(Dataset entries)
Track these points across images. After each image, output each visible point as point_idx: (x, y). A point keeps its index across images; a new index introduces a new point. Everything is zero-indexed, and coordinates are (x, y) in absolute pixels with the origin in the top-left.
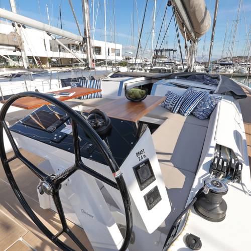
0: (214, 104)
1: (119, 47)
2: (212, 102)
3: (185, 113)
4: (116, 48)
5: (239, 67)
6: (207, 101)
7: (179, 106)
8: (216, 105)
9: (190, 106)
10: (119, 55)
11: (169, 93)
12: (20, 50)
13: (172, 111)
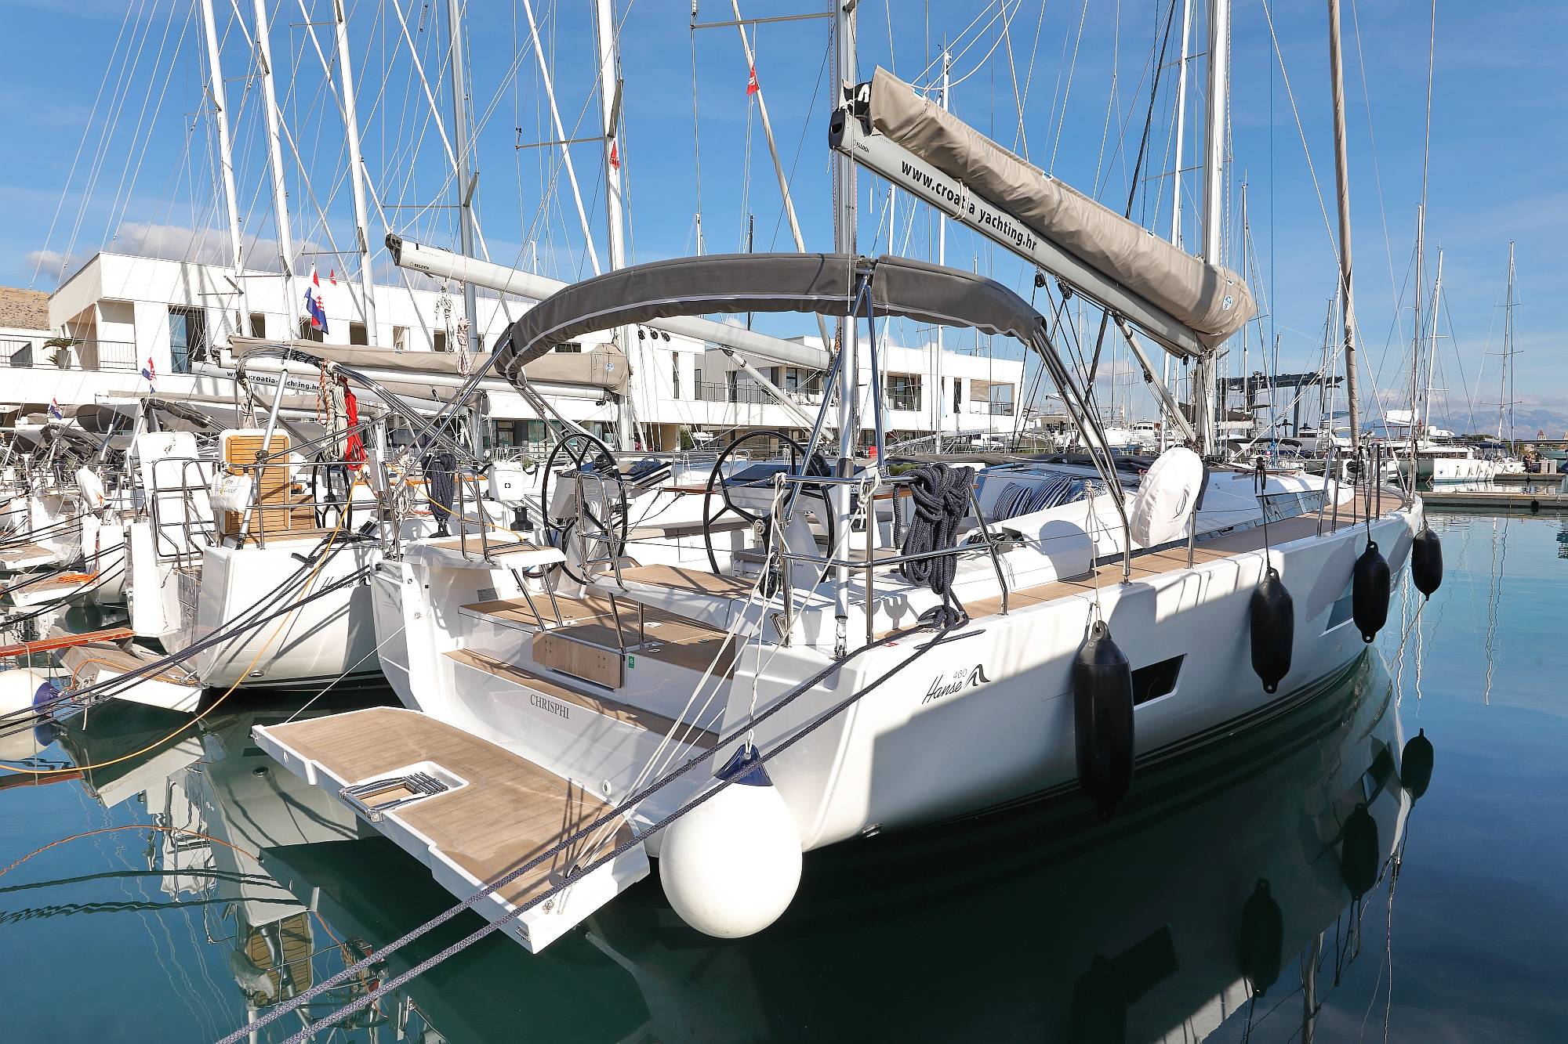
4: (996, 378)
10: (1009, 411)
12: (617, 399)
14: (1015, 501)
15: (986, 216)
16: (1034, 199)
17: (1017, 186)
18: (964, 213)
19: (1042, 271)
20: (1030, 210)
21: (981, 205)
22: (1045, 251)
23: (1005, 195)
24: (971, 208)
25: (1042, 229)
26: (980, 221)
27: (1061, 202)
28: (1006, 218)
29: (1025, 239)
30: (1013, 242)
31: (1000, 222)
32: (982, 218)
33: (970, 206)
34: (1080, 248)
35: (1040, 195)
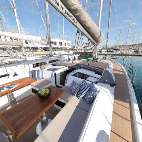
0: (95, 95)
1: (70, 42)
2: (94, 94)
3: (80, 97)
5: (122, 50)
6: (91, 92)
7: (77, 92)
8: (96, 96)
9: (82, 94)
11: (74, 82)
13: (73, 95)
14: (75, 90)
15: (67, 12)
16: (78, 10)
17: (74, 4)
18: (61, 10)
19: (78, 30)
20: (77, 13)
21: (65, 8)
22: (79, 25)
23: (71, 6)
24: (62, 9)
25: (78, 19)
26: (65, 14)
27: (83, 12)
28: (71, 15)
29: (75, 21)
30: (73, 21)
31: (70, 15)
32: (66, 12)
33: (62, 8)
34: (85, 25)
35: (79, 9)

Directions for this task -
Copy word for word the part of the lines above that starts with the line containing "14: (1015, 501)" and ends with the line containing "22: (79, 25)", both of those lines included. Leave the pictures out of your copy.

Result of the exercise -
14: (1015, 501)
15: (986, 216)
16: (1034, 199)
17: (1017, 186)
18: (964, 213)
19: (1042, 271)
20: (1030, 210)
21: (981, 205)
22: (1045, 251)
23: (1005, 195)
24: (971, 208)
25: (1042, 229)
26: (980, 221)
27: (1061, 202)
28: (1006, 218)
29: (1025, 239)
30: (1013, 242)
31: (1000, 222)
32: (982, 218)
33: (970, 206)
34: (1080, 248)
35: (1040, 195)
0: (95, 95)
1: (70, 42)
2: (94, 94)
3: (80, 97)
5: (122, 50)
6: (91, 92)
7: (77, 92)
8: (96, 96)
9: (82, 94)
11: (74, 82)
13: (73, 95)
14: (75, 90)
15: (67, 12)
16: (78, 10)
17: (74, 4)
18: (61, 10)
19: (78, 30)
20: (77, 13)
21: (65, 8)
22: (79, 25)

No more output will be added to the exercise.